Science Pub Portland: Transcontinental Railroad
This is a past event. Tuesday, August 20 at 7:00pm
Empirical Theater at OMSI 1945 S.E. Water Ave., Portland, OR 97214
Building the Transcontinental Railroad
With Paul Giroux, Dist.M.ASCE, Senior Estimating Manager at Kiewit Infrastructure West Co.
As the United States grew in population and territory in the mid-19th century safe and efficient travel and commerce with the western territories and the booming state of California were increasingly important. Even as America was embroiled in a civil war from 1861 to 1865, President Abraham Lincoln and other leaders had the courage to build the country’s first transcontinental railroad. While no singular structure defines the first Transcontinental Railroad built in the United States; the story of its builders and how the tunnels, trestles, and tracks of its 1,776-mile alignment were built stands as one of the most important chapters in civil engineering history.
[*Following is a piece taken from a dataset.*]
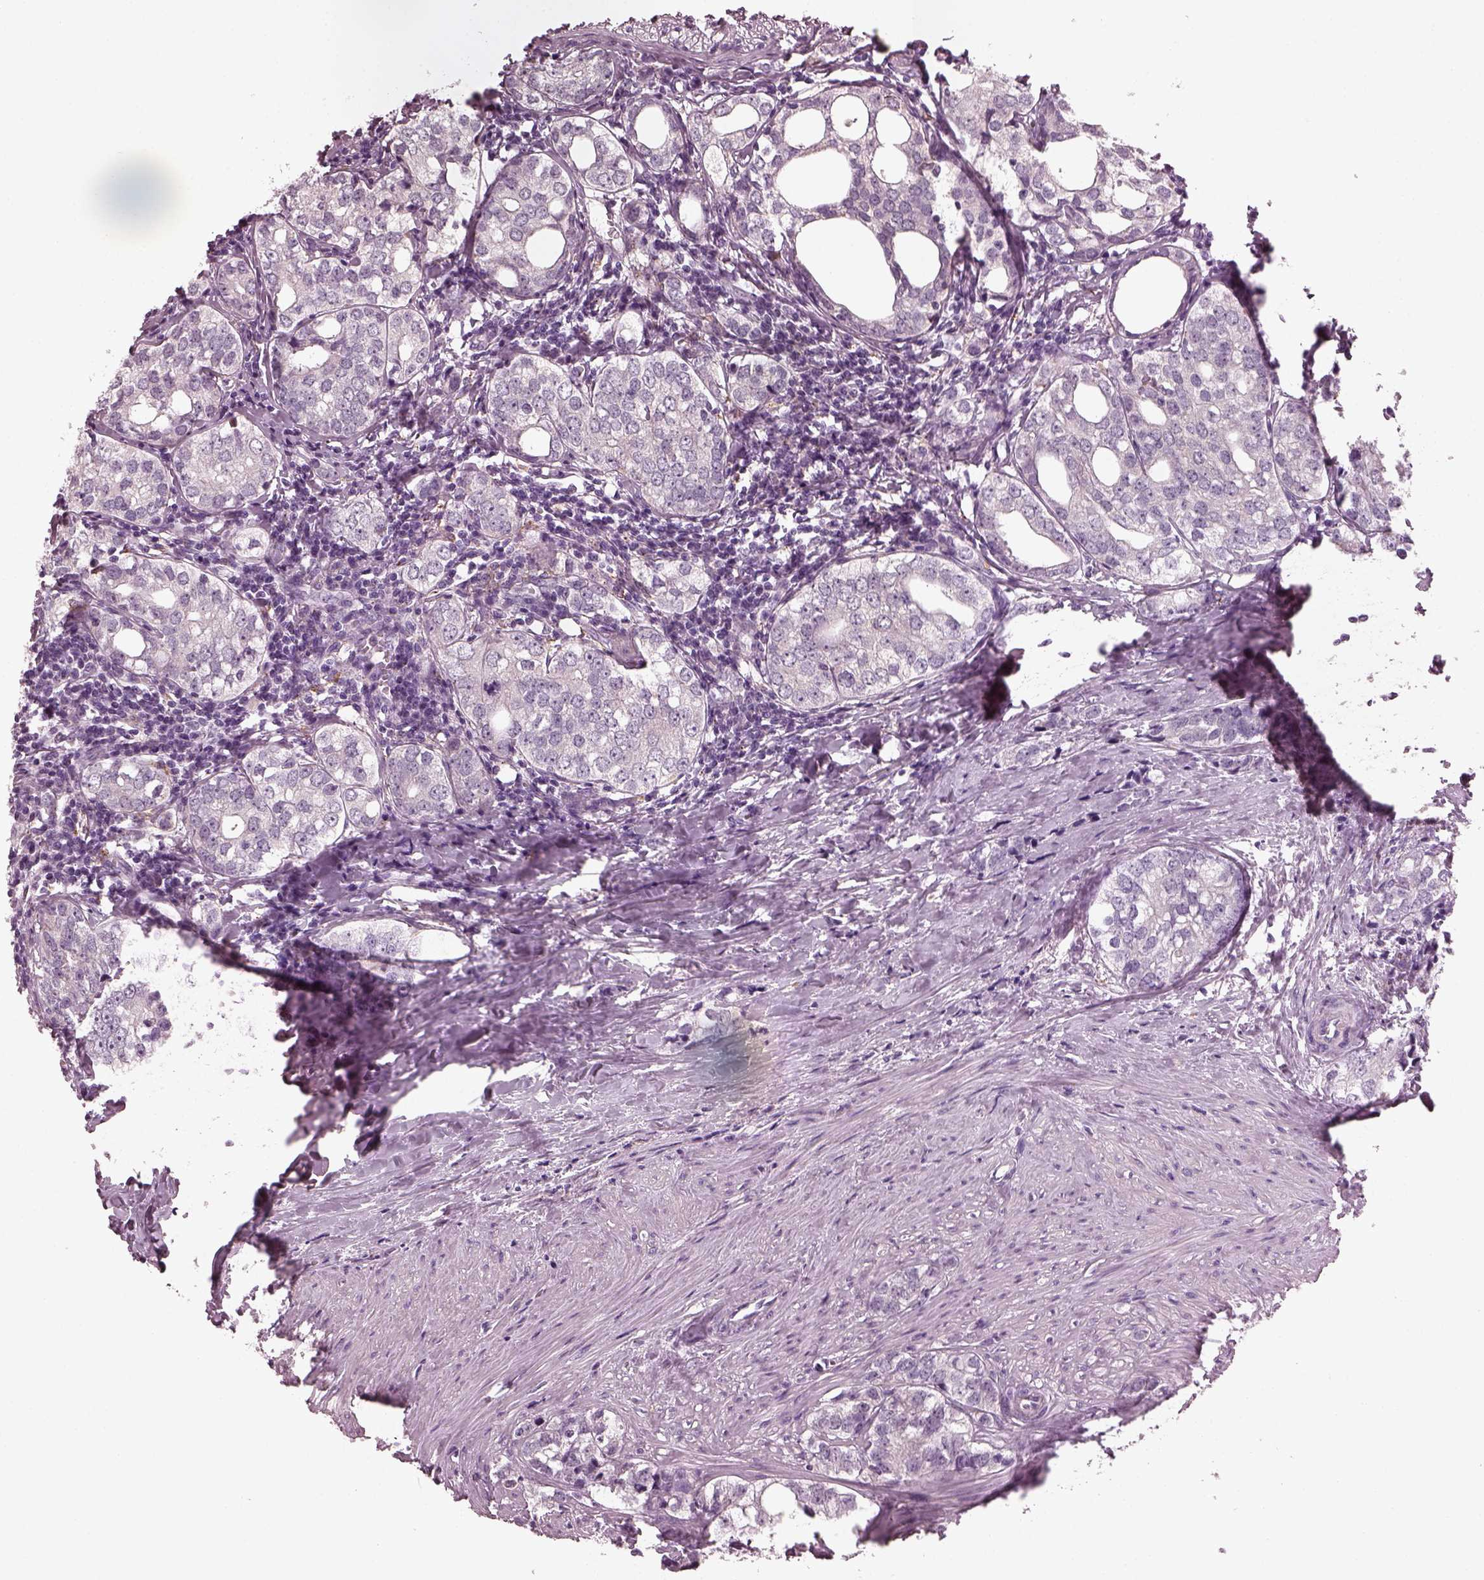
{"staining": {"intensity": "negative", "quantity": "none", "location": "none"}, "tissue": "prostate cancer", "cell_type": "Tumor cells", "image_type": "cancer", "snomed": [{"axis": "morphology", "description": "Adenocarcinoma, NOS"}, {"axis": "topography", "description": "Prostate and seminal vesicle, NOS"}], "caption": "Protein analysis of prostate adenocarcinoma shows no significant expression in tumor cells. (IHC, brightfield microscopy, high magnification).", "gene": "SLAMF8", "patient": {"sex": "male", "age": 63}}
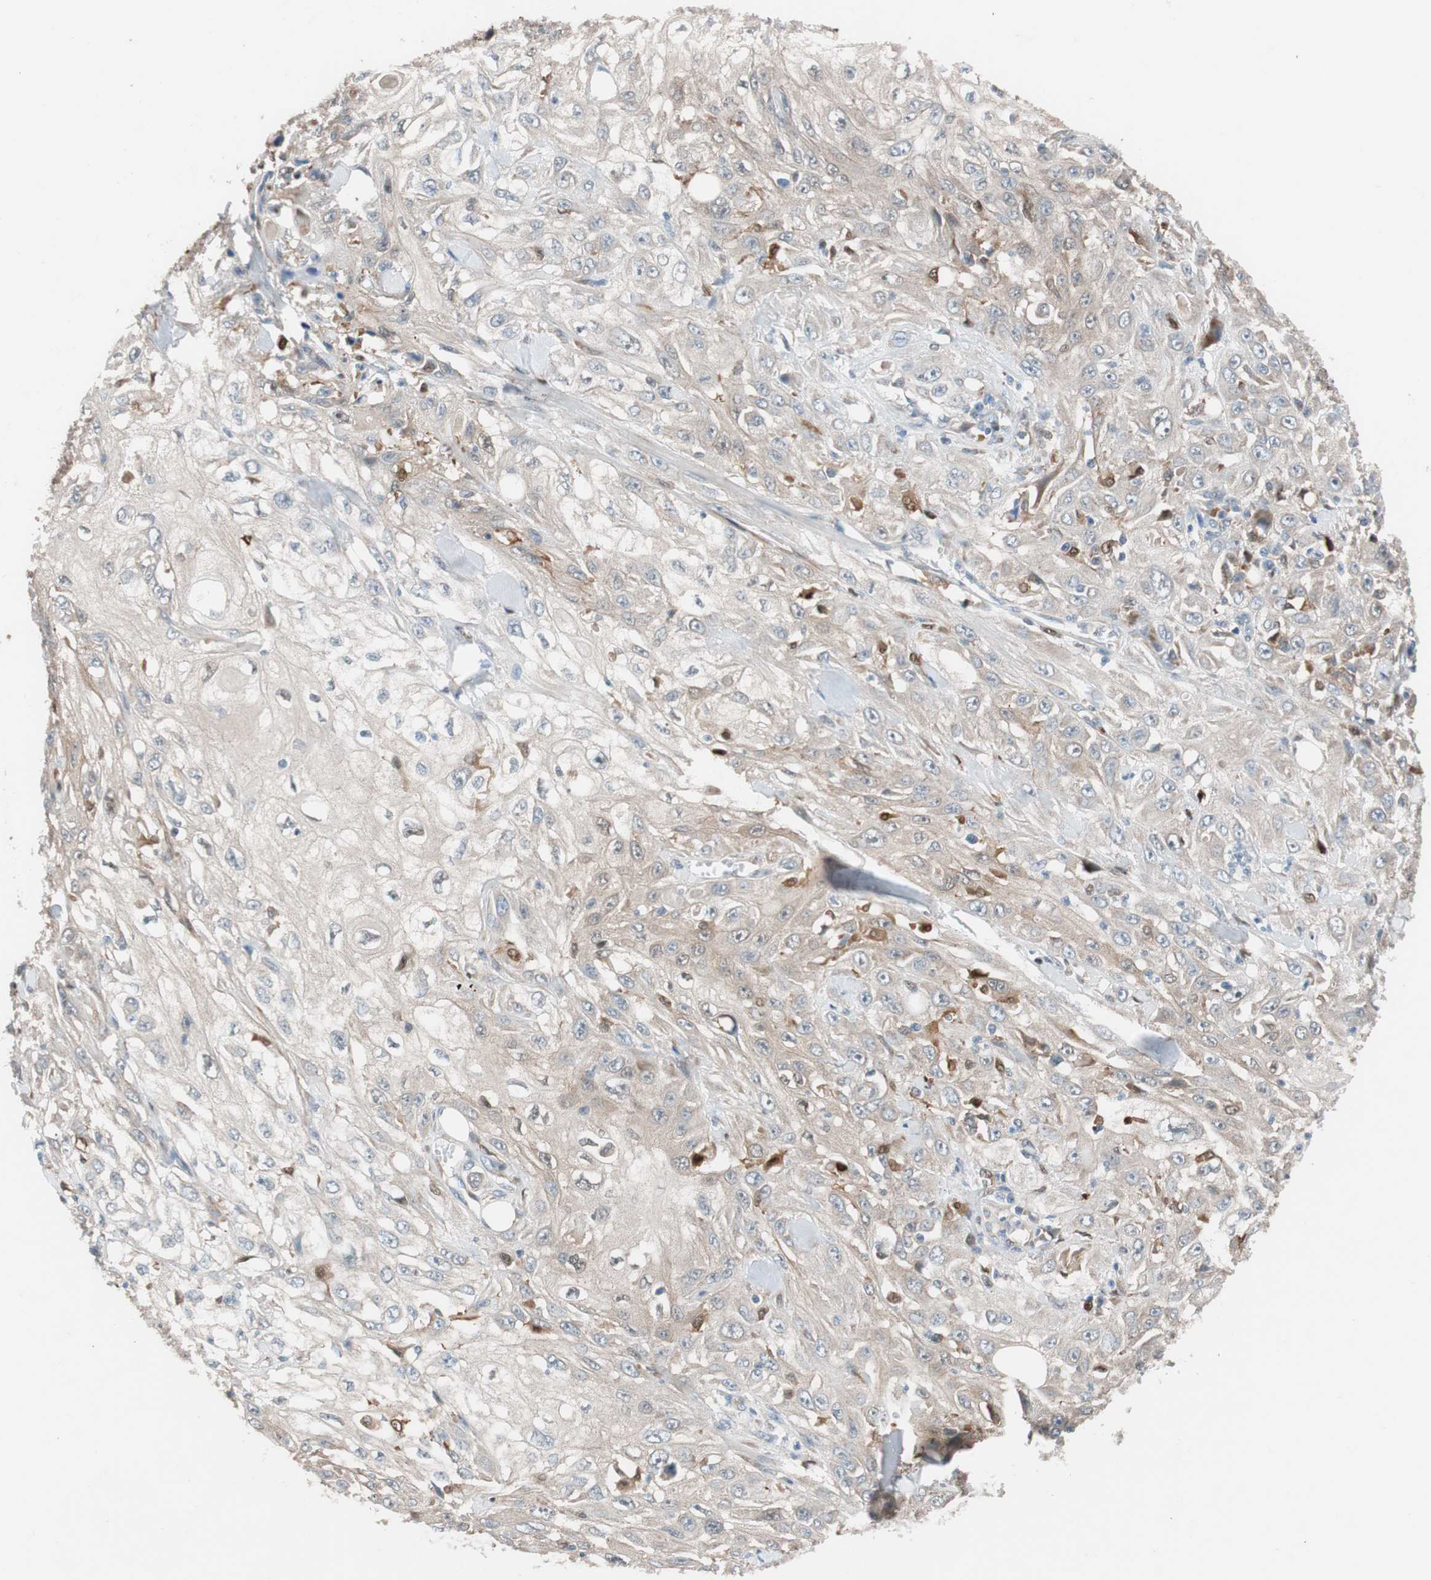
{"staining": {"intensity": "weak", "quantity": "25%-75%", "location": "cytoplasmic/membranous"}, "tissue": "skin cancer", "cell_type": "Tumor cells", "image_type": "cancer", "snomed": [{"axis": "morphology", "description": "Squamous cell carcinoma, NOS"}, {"axis": "morphology", "description": "Squamous cell carcinoma, metastatic, NOS"}, {"axis": "topography", "description": "Skin"}, {"axis": "topography", "description": "Lymph node"}], "caption": "Brown immunohistochemical staining in human skin squamous cell carcinoma reveals weak cytoplasmic/membranous expression in about 25%-75% of tumor cells.", "gene": "FAAH", "patient": {"sex": "male", "age": 75}}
Structures would have to be completed in remote and sometimes hostile areas, at unprecedented elevations, under extreme conditions, all while advancing armies of workers ever closer and closer to the roads final meeting point in Promontory, Utah. This presentation will explain how the right men, machines and methods came together to build a railroad of unprecedented challenges. When completed 150 years ago in 1869, the Transcontinental Railroad not only connected the United States from east to west, it also helped unite a country that had been torn by civil war. Opening the road to the West to settlement and development would forever change the United States.